What happened to all the women in tech fields? This office would make diversity/inclusion officers (who are modern additions to organizations) salivate, because current workplaces do not look like this slideshow.
The OP meant, if you were to do a slideshow now, there would probably be considerably fewer women now.
If you went into any software office around Oakland, CA or the larger Bay Area now, I would guess that 30-50% (if not more) of the programmers you see would be Asian males.
The big immigration came later in the 1980's with the end of the Vietnam war/killing fields, and opening of China.
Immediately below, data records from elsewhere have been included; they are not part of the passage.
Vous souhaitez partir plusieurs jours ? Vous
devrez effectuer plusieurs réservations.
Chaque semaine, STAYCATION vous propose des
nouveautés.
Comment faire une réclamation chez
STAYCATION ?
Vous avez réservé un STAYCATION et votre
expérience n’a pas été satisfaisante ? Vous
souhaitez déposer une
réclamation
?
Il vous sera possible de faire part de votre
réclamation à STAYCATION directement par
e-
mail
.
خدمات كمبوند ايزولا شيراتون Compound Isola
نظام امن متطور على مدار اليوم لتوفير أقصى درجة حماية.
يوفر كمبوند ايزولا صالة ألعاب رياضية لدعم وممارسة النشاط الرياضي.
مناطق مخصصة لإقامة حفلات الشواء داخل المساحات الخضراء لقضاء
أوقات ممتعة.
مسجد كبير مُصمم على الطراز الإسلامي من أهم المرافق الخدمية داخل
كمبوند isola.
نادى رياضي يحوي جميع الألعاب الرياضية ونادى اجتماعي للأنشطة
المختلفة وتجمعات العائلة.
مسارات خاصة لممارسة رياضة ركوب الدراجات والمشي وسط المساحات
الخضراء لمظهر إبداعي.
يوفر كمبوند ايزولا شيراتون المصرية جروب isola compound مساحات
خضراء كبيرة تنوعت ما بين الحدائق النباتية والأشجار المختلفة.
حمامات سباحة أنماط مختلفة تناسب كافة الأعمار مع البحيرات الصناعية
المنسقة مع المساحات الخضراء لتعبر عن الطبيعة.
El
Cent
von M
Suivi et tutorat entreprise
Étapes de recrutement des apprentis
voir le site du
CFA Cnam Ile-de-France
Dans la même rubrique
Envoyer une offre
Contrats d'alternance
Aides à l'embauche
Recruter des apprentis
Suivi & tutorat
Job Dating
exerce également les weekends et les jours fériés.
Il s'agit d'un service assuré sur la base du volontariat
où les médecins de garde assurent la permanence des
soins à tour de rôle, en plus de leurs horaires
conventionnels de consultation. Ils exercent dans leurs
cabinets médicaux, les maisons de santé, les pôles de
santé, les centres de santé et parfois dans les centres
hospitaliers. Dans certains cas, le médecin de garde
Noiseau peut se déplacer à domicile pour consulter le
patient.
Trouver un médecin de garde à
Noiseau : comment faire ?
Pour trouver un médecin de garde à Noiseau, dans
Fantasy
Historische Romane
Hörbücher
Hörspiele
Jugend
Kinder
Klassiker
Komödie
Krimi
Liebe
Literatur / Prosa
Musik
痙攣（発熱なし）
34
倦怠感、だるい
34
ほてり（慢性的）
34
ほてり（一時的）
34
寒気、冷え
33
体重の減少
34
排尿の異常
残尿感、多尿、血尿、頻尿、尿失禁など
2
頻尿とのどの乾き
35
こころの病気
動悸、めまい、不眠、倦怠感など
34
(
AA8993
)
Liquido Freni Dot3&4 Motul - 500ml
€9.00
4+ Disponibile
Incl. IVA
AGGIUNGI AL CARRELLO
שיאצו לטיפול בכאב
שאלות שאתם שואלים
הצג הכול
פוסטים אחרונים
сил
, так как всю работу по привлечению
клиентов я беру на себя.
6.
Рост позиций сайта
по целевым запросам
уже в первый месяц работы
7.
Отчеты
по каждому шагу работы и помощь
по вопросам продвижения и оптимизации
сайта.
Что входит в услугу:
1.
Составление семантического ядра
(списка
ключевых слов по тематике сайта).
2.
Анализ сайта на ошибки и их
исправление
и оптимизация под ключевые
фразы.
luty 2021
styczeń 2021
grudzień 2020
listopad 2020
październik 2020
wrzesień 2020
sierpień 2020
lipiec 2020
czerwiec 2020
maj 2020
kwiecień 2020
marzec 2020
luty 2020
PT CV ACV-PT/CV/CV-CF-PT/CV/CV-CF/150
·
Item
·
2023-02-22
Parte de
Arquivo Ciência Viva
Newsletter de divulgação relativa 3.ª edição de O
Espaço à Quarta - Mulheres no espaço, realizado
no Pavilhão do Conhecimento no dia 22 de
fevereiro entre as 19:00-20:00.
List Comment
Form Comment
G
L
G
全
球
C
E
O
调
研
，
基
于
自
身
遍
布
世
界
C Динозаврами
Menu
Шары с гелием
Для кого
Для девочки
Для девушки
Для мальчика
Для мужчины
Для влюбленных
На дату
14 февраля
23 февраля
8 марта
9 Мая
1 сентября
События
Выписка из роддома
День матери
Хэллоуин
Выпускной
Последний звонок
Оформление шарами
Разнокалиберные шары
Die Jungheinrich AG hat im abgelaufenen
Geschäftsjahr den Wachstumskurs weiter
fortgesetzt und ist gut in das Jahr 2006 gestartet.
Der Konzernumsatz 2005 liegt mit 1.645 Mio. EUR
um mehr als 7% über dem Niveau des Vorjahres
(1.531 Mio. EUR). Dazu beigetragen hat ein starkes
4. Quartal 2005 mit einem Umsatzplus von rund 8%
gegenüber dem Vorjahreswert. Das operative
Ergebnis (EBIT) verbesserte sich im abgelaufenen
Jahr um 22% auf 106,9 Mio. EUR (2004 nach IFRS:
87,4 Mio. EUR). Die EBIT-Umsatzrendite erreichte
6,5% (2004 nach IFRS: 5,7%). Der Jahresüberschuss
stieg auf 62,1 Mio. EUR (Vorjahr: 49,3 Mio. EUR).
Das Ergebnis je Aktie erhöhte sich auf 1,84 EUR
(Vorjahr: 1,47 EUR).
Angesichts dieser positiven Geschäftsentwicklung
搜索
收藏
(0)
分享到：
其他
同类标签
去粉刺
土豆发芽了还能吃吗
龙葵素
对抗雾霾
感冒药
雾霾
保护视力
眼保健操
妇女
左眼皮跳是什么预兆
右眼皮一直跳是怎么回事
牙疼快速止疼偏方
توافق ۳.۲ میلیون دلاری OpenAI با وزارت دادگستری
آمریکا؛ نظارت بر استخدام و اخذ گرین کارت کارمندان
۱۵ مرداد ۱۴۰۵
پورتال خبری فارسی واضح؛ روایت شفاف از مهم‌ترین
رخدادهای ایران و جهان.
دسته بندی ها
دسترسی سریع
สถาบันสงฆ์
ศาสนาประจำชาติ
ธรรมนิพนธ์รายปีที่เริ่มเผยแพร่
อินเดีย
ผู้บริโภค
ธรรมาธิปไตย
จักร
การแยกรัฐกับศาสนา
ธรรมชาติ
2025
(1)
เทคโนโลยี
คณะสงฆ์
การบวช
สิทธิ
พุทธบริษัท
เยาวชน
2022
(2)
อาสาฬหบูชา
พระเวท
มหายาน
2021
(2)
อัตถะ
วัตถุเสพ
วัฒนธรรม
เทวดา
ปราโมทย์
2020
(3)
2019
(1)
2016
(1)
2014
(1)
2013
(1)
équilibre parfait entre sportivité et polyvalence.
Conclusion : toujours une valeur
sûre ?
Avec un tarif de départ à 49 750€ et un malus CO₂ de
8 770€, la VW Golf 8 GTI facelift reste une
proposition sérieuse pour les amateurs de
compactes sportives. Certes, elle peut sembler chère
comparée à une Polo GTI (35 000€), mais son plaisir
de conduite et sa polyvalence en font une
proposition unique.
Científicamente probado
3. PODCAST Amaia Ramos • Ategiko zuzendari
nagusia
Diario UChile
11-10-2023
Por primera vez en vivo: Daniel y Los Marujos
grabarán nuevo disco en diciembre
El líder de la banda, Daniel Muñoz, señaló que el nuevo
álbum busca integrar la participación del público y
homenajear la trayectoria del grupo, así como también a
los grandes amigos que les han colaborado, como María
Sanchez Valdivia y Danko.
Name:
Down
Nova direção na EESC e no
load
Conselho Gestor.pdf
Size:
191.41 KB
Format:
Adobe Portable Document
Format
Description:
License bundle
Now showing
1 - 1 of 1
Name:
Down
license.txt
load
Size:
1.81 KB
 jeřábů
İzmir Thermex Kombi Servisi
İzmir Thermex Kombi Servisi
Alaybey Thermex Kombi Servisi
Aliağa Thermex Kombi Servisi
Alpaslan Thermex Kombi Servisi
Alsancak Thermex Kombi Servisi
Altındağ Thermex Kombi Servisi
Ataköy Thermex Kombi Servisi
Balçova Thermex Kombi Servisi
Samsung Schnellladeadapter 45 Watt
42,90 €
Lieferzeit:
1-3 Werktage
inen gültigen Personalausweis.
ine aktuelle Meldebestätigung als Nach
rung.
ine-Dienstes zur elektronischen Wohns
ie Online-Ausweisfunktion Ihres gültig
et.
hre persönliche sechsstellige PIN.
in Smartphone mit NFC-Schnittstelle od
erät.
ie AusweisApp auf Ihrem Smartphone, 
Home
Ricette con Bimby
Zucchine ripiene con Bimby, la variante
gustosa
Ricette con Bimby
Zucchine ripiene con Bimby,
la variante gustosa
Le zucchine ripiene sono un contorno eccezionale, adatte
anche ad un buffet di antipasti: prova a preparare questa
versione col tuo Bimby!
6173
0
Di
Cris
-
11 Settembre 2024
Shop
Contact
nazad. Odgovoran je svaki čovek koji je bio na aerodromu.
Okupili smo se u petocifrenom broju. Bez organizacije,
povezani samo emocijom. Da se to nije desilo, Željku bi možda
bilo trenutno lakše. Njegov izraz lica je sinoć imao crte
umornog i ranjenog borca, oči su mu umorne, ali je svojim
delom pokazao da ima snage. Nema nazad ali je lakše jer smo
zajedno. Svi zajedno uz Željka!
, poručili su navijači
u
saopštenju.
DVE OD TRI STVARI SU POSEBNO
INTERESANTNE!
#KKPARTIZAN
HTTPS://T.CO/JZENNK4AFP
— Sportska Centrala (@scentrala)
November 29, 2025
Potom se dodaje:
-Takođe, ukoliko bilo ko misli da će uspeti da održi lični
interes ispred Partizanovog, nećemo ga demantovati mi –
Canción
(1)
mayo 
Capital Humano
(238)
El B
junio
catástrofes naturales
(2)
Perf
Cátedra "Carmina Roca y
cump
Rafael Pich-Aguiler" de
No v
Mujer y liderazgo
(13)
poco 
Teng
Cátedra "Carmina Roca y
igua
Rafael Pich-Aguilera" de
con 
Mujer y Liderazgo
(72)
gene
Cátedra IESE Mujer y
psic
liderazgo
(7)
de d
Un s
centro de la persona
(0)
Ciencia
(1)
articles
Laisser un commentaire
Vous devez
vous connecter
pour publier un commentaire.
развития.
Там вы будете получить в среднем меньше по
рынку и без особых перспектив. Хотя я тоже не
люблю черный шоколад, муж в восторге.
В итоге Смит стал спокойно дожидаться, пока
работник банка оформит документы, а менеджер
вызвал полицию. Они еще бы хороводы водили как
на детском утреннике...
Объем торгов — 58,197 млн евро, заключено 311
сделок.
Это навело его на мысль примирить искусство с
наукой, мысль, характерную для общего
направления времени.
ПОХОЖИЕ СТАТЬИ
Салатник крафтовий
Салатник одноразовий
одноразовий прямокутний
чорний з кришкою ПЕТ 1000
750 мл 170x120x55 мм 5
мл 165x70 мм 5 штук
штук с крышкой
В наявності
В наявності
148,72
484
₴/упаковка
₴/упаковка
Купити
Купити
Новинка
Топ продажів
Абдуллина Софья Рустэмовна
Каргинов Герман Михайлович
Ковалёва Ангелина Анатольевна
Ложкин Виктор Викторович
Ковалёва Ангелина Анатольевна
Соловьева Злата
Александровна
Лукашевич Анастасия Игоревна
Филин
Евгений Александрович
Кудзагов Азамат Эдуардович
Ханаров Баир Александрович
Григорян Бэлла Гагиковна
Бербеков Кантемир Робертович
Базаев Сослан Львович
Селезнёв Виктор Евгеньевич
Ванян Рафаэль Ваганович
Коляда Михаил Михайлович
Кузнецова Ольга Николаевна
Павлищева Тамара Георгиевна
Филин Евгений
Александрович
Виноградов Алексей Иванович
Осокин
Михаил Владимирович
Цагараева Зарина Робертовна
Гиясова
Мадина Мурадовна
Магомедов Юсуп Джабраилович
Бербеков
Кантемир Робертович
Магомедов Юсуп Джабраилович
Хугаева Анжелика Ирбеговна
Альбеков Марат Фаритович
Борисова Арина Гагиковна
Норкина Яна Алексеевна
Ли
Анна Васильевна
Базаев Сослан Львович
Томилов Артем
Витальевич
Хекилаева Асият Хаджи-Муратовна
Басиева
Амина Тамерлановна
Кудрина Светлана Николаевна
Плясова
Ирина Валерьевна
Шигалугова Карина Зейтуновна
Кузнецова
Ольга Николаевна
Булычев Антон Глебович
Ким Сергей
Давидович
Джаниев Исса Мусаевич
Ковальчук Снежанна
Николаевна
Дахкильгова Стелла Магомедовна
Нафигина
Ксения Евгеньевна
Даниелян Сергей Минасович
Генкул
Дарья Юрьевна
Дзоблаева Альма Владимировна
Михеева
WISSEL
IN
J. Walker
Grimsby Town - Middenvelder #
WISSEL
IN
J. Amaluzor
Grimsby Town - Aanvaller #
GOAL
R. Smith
A lot of ethnic Chinese in South East Asia fled in the 1970-80's.
And these pictures are from Oakland circa 1970.
I remember this, too.
In fact, the first two people who taught me how to use a computer (back in 8" floppy disk and 2K RAM days) were women. And nuns.
Seeing these pictures really helps bring the people from this time period in the book to life for me.
BTW, I'm having problems getting all the pictures rendered in my browser (Safari), but the ones I've been able to see are really inpirational.
I teach mostly (+95%) men in audio design studies at university level and women are painfully lacking in the field. It would certainly help make the field richer, more interesting, and more dynamic (not only for us men, but in general),if there was more gender diversity in tech in general and audio (this is where I see it the most because it's my domain) in particular.
It does not look like a memory from the past but like a retro picture shooting. Weird.